WRITTEN TASK:
Copy out the data from its first line through the line containing "2013 год. Кроме", changing "взятки" to "мзды". Leave everything else unchanged.

____ DATA SHOWN

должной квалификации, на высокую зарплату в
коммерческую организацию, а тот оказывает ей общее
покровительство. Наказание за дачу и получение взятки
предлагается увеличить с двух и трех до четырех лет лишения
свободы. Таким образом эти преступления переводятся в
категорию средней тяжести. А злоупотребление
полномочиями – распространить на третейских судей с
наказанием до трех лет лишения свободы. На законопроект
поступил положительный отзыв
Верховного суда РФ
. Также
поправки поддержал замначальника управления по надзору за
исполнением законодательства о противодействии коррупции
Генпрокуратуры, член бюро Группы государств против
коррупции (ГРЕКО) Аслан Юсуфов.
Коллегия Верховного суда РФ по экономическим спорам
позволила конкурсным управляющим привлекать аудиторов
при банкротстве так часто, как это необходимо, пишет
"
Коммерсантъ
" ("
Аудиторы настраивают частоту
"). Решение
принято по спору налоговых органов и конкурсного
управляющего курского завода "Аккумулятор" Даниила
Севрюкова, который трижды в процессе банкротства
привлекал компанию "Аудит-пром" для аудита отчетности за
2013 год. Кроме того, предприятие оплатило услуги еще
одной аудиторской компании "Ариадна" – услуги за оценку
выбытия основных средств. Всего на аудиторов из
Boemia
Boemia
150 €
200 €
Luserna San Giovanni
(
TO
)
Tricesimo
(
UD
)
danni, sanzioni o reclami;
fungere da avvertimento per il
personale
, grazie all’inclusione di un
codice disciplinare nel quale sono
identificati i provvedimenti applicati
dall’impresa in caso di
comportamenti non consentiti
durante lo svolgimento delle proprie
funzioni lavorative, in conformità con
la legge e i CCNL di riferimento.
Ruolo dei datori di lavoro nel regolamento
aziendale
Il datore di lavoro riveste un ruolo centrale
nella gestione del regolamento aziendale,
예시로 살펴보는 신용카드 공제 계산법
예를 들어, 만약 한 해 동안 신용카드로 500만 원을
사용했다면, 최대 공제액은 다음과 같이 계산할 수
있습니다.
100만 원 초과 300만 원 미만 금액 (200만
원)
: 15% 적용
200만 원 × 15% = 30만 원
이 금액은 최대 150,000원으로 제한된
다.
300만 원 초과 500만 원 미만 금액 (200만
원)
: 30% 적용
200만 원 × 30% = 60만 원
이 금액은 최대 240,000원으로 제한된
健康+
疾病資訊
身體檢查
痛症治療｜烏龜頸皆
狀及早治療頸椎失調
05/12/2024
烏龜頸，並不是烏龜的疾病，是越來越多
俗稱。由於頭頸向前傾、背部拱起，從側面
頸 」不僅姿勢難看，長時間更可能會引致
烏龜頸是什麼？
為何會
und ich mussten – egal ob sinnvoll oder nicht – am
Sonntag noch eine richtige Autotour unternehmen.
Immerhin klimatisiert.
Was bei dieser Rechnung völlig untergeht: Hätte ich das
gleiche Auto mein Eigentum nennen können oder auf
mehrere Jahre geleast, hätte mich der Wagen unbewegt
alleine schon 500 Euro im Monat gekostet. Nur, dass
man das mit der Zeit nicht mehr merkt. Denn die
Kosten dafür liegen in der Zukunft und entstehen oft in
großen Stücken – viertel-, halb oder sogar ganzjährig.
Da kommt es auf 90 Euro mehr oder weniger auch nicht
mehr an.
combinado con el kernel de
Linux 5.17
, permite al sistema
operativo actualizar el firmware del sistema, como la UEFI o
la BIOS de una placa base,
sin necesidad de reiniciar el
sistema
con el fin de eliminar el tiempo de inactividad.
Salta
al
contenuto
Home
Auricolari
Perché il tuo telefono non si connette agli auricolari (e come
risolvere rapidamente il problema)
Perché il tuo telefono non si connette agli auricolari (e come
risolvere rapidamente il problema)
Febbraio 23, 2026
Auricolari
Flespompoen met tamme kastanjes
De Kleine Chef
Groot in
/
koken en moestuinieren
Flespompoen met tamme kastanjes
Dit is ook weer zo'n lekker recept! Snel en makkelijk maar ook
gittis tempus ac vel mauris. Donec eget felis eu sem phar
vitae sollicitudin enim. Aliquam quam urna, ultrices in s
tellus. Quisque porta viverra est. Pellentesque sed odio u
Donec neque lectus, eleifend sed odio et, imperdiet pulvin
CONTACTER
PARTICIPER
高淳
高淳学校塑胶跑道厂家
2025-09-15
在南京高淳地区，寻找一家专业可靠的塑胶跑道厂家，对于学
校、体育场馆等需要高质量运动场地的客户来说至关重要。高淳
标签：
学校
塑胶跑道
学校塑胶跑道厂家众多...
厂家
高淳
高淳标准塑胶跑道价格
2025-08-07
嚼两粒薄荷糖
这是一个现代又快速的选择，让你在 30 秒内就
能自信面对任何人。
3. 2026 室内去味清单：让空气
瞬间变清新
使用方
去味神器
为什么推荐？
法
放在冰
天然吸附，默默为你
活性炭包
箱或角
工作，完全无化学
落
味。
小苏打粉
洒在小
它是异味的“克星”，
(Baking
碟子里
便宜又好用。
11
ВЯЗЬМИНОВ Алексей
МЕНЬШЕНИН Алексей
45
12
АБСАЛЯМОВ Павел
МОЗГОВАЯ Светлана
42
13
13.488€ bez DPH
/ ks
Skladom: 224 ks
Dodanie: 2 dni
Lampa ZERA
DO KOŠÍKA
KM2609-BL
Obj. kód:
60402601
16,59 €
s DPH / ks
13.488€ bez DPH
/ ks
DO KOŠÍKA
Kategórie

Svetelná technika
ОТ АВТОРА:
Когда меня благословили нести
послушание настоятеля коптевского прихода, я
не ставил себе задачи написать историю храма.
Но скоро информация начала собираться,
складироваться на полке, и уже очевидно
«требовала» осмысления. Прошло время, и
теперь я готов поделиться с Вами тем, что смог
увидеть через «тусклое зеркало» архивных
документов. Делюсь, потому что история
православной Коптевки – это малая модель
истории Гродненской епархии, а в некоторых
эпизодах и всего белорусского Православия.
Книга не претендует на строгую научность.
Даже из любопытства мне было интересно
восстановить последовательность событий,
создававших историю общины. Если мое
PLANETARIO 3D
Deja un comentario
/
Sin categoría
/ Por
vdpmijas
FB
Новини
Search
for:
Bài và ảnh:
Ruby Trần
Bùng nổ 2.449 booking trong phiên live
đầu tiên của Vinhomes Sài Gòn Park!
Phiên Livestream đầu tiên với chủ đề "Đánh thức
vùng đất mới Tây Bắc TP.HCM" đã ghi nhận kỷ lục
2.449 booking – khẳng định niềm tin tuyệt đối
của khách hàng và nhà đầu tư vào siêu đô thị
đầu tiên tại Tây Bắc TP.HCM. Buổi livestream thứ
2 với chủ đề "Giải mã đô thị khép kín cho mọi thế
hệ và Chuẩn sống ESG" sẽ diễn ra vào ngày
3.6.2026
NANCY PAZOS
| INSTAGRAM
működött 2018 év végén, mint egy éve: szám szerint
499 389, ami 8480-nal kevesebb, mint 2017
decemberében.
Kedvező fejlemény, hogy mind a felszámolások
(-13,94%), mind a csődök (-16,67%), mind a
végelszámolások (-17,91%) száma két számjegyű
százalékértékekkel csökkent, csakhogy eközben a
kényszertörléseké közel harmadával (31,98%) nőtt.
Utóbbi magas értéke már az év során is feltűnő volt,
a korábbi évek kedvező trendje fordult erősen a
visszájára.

________

EXERCISE SOLUTION:
должной квалификации, на высокую зарплату в
коммерческую организацию, а тот оказывает ей общее
покровительство. Наказание за дачу и получение мзды
предлагается увеличить с двух и трех до четырех лет лишения
свободы. Таким образом эти преступления переводятся в
категорию средней тяжести. А злоупотребление
полномочиями – распространить на третейских судей с
наказанием до трех лет лишения свободы. На законопроект
поступил положительный отзыв
Верховного суда РФ
. Также
поправки поддержал замначальника управления по надзору за
исполнением законодательства о противодействии коррупции
Генпрокуратуры, член бюро Группы государств против
коррупции (ГРЕКО) Аслан Юсуфов.
Коллегия Верховного суда РФ по экономическим спорам
позволила конкурсным управляющим привлекать аудиторов
при банкротстве так часто, как это необходимо, пишет
"
Коммерсантъ
" ("
Аудиторы настраивают частоту
"). Решение
принято по спору налоговых органов и конкурсного
управляющего курского завода "Аккумулятор" Даниила
Севрюкова, который трижды в процессе банкротства
привлекал компанию "Аудит-пром" для аудита отчетности за
2013 год. Кроме того, предприятие оплатило услуги еще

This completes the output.